It’s not that I haven’t gotten over the trade. It was forty-three years ago. Even in Cub time, measured in centuries, you get over a lot of things in forty-three years. The problem is that before and since the trade, the Cubs have been cursed with a lack of speed. They got fifty stolen bases from Brock and traded away another 888. Some Cub teams in the late sixties could have used that speed. The ’69 team, very good on paper, was groaningly slow: only the shortstop could run at all.
Last year the Cubs had two regulars who could run. One of them was nicked twice, spent some time on the DL and stole six bases in the second half.
When I hear about Cub curses, I picture former speedsters running with a limp: Buckner, Dawson, Soriano.
Of the Cubs’ top-ten career base stealers only one of them, Ryne Sandberg, played in my lifetime, which I’ve indicated is longer than forty-three years. I’m old enough to remember when the Chicago sports press got excited–and got me excited–about a young phenom hitting .360 in Class C ball in St. Cloud, Minnesota. That was 1962, LB’s rookie year.
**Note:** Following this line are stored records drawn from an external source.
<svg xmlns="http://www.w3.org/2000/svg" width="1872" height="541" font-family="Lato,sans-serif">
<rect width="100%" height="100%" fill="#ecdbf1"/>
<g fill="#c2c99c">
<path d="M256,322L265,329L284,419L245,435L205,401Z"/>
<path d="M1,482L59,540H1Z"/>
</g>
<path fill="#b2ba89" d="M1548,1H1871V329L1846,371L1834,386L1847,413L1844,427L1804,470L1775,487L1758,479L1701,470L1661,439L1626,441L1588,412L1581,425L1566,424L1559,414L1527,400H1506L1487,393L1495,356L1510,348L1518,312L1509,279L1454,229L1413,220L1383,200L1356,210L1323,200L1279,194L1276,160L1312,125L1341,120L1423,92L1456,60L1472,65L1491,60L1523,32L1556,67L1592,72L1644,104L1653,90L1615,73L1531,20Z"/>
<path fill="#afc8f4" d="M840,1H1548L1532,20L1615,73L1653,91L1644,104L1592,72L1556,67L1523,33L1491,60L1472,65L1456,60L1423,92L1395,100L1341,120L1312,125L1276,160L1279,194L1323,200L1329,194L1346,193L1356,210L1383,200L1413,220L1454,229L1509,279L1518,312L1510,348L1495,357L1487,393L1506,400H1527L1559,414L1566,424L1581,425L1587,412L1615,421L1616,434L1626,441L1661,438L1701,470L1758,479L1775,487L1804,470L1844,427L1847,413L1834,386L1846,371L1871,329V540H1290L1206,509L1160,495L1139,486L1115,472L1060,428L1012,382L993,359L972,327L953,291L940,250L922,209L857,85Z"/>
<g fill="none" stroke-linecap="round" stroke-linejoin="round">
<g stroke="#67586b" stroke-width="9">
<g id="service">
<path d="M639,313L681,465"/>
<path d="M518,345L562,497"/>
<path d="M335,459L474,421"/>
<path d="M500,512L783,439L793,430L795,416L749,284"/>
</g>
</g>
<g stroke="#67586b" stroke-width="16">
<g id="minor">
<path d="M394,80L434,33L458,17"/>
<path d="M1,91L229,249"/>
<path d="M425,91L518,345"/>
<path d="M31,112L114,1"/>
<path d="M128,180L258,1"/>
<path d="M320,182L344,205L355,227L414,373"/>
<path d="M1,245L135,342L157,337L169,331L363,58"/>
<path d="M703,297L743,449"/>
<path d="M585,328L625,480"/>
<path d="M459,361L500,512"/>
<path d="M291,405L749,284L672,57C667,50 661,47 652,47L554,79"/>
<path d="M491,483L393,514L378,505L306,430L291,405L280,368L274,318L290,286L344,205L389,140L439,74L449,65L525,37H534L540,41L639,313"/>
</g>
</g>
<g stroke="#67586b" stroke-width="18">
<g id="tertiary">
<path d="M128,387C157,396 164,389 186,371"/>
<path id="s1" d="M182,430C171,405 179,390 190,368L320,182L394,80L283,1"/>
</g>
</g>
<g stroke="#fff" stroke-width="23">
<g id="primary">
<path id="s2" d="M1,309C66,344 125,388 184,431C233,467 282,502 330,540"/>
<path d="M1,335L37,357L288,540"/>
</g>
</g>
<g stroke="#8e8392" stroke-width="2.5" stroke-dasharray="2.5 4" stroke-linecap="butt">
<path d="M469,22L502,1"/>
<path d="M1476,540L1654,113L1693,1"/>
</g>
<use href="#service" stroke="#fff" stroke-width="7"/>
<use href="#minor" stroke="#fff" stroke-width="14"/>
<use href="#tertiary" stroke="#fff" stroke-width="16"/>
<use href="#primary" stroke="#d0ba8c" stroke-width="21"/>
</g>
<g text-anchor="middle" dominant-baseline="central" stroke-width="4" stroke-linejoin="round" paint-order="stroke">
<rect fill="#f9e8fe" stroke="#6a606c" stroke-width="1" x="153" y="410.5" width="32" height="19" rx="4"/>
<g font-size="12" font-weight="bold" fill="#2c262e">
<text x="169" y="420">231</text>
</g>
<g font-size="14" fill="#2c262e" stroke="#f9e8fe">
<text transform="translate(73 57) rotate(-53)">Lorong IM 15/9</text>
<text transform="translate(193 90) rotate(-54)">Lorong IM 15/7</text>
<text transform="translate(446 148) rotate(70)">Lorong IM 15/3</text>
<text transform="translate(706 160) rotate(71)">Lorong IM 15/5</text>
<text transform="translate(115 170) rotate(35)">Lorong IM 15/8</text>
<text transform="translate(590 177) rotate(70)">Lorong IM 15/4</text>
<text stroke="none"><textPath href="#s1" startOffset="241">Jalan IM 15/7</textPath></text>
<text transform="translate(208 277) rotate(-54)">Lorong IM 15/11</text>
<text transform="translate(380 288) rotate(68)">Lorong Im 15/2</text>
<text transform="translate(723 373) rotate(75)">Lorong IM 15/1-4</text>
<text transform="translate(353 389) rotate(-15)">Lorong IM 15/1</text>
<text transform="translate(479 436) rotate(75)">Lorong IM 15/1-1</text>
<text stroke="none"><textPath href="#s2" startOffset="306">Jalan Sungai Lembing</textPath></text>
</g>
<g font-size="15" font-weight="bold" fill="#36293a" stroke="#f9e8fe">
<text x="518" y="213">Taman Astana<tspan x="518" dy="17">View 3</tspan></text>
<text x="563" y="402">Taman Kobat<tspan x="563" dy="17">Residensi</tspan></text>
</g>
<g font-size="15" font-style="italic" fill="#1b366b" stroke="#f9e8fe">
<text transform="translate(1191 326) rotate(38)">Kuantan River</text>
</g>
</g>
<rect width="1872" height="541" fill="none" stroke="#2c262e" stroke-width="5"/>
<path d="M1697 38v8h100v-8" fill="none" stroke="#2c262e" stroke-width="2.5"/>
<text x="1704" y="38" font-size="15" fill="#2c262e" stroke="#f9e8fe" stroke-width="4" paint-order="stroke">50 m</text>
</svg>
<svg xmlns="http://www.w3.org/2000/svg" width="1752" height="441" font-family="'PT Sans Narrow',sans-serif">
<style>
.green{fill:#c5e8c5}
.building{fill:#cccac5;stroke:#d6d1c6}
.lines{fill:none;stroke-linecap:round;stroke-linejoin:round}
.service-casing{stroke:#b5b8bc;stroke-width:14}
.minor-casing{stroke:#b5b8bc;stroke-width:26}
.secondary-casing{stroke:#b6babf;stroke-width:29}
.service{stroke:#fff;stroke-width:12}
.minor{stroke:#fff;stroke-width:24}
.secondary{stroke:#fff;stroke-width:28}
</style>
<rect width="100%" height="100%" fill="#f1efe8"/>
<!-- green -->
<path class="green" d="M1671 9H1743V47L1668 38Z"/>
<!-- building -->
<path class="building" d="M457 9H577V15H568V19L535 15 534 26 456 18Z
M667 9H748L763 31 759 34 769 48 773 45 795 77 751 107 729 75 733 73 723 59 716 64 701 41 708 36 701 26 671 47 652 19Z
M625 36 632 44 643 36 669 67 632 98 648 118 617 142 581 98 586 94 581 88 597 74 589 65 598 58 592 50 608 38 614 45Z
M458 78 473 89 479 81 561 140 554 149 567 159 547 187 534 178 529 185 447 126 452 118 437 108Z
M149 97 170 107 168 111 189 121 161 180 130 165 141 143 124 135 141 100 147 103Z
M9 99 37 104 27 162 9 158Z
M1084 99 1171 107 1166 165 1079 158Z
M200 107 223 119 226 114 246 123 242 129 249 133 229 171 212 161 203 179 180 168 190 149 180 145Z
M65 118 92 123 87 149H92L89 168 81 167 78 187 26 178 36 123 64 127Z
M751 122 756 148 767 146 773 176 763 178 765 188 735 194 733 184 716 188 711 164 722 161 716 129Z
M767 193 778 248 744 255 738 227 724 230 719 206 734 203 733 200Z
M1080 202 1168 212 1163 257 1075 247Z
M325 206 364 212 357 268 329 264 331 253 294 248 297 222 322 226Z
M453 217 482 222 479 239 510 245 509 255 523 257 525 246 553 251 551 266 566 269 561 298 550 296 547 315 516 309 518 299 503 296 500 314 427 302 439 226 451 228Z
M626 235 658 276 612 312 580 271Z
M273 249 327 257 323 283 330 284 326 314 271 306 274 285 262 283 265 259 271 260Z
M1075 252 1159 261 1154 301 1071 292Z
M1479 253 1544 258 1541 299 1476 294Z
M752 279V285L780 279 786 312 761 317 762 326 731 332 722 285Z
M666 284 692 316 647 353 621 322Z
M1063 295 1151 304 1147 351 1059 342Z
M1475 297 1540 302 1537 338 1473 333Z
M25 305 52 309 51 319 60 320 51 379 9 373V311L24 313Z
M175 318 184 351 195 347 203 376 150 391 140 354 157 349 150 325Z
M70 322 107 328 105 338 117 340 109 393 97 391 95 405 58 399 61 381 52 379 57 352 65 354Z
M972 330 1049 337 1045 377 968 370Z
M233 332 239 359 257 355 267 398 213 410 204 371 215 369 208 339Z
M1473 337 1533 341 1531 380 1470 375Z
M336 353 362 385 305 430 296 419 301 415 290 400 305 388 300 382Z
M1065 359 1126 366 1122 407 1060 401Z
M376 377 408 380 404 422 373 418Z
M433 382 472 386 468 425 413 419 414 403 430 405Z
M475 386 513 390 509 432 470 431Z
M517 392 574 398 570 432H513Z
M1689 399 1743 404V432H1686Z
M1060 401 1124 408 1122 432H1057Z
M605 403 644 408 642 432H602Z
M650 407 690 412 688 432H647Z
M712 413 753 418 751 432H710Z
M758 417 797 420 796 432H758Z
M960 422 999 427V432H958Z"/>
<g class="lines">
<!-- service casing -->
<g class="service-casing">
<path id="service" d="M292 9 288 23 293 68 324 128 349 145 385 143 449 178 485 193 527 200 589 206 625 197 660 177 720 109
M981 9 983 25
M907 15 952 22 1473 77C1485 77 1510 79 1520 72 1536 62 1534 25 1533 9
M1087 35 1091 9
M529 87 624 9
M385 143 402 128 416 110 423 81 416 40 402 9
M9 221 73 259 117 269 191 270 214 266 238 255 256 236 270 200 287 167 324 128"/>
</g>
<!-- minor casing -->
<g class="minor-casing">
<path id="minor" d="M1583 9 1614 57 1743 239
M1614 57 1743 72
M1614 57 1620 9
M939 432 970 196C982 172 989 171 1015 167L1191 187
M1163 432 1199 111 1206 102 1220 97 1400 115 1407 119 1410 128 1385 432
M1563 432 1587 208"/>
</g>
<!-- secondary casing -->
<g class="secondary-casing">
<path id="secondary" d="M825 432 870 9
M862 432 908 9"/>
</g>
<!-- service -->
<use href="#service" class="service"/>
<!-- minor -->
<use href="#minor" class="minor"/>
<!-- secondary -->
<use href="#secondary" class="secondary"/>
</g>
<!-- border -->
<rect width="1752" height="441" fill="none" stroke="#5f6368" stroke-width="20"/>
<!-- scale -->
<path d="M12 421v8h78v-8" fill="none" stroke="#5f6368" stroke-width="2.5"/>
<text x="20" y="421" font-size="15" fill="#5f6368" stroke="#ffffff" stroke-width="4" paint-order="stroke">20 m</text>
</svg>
Trendy research purports to show that speed on the bases is less important than we used to think. If that’s true, cool: the Cubs were ahead of their time. But I doubt that it’s true.
The good news is that like Don Zimmer–alone among former Cub managers that I can think of–Piniella favors the speed game. When Lou retires, Sandberg may take the reins. His teams will run. So there is some hope.